Hermes: Memory-Efficient Pipeline Inference for Large Models on Edge Devices
Xueyuan Han, Zinuo Cai, Yichu Zhang, Chongxin Fan, Junhan Liu, Ruhui Ma, Rajkumar Buyya
TL;DR
PipeLoad introduces a memory-efficient, per-layer pipeline that overlaps model loading with inference to reduce peak memory and mitigate stalls on edge devices. Hermes builds a complete framework around PipeLoad, comprising Layer Profiler, Pipeline Planner, and Execution Engine, to automatically optimize execution under tight memory constraints. Empirical results show substantial speedups (up to $4.24\times$) and major memory reductions (up to $90.3\%$) across BERT, ViT, GPT-2, and GPT-J, enabling practical CPU-based edge deployment of large Transformer models. The work demonstrates how memory-aware pipeline strategies can achieve low-latency, high-accuracy inference without resorting to aggressive model pruning or GPU usage, advancing edge AI scalability.
Abstract
The application of Transformer-based large models has achieved numerous success in recent years. However, the exponential growth in the parameters of large models introduces formidable memory challenge for edge deployment. Prior works to address this challenge mainly focus on optimizing the model structure and adopting memory swapping methods.

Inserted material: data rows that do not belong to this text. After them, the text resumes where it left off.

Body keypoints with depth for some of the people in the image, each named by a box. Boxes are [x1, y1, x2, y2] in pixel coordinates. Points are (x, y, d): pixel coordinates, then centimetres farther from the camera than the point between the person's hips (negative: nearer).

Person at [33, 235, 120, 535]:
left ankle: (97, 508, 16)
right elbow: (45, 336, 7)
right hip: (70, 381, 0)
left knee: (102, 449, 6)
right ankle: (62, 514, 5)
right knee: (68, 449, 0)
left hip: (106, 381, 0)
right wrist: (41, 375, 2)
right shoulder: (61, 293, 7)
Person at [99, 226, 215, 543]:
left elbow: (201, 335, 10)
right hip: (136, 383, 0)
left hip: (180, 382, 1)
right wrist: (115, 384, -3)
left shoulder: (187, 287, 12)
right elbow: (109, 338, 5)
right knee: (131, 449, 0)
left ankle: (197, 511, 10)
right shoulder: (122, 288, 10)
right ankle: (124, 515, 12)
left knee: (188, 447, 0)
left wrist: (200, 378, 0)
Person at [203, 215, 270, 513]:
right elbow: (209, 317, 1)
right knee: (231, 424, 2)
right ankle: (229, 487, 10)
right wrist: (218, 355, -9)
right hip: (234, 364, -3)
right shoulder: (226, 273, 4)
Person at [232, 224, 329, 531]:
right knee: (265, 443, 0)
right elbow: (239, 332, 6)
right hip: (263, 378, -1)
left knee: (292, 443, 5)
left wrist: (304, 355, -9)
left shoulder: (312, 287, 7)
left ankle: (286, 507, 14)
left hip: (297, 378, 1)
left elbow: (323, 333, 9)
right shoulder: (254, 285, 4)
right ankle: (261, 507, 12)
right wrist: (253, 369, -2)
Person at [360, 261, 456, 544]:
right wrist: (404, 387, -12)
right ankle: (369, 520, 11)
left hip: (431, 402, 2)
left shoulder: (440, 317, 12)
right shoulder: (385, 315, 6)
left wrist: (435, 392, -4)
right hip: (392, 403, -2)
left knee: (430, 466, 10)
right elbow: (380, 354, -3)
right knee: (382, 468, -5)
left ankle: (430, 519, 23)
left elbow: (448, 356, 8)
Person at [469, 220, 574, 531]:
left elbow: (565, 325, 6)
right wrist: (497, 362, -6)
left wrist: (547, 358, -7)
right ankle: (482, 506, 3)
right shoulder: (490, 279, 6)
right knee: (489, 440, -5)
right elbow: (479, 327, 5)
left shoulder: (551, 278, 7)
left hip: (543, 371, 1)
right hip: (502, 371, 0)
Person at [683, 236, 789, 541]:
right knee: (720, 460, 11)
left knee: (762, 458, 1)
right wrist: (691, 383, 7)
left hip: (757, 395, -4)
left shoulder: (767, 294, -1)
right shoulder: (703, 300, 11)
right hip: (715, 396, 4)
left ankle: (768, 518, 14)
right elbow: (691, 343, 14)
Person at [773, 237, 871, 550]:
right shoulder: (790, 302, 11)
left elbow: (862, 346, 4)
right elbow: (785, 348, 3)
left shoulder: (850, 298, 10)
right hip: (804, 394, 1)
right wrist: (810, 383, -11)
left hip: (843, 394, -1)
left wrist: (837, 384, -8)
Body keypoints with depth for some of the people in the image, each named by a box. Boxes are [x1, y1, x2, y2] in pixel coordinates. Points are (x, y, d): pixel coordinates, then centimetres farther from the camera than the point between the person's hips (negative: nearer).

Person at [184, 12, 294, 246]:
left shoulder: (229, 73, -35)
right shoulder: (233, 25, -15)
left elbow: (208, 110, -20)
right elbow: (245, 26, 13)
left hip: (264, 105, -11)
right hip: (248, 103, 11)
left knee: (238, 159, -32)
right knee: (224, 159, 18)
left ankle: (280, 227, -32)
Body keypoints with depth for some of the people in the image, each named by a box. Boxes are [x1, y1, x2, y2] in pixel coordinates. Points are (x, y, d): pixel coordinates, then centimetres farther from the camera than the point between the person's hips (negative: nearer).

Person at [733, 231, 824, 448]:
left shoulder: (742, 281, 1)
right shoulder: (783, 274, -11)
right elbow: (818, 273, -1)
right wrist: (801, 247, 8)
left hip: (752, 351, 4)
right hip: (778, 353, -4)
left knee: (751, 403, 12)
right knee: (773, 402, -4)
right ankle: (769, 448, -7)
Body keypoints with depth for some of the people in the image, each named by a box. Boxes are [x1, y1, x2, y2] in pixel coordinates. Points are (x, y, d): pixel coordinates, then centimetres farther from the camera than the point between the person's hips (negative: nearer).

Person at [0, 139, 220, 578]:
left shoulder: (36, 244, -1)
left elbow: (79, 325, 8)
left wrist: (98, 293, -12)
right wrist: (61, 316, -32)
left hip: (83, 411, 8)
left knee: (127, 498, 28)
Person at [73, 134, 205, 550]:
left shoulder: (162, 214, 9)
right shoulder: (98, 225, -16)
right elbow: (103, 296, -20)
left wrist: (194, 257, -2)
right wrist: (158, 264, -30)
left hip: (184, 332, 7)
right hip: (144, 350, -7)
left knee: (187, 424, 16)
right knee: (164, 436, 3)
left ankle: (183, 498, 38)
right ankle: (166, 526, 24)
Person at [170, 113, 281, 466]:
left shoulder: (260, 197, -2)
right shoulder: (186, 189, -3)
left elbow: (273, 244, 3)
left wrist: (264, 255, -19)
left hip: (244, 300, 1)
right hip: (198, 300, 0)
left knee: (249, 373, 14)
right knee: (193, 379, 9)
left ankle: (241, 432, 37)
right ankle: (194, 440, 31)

However, the former reduces the inference accuracy, and the latter raises the inference latency. This paper introduces PIPELOAD, a novel memory-efficient pipeline execution mechanism. It reduces memory usage by incorporating dynamic memory management and minimizes inference latency by employing parallel model loading. Based on PIPELOAD mechanism, we present Hermes, a framework optimized for large model inference on edge devices. We evaluate Hermes on Transformer-based models of different sizes. Our experiments illustrate that Hermes achieves up to 4.24 X increase in inference speed and 86.7% lower memory consumption than the state-of-the-art pipeline mechanism for BERT and ViT models, 2.58 X increase in inference speed and 90.3% lower memory consumption for GPT-style models.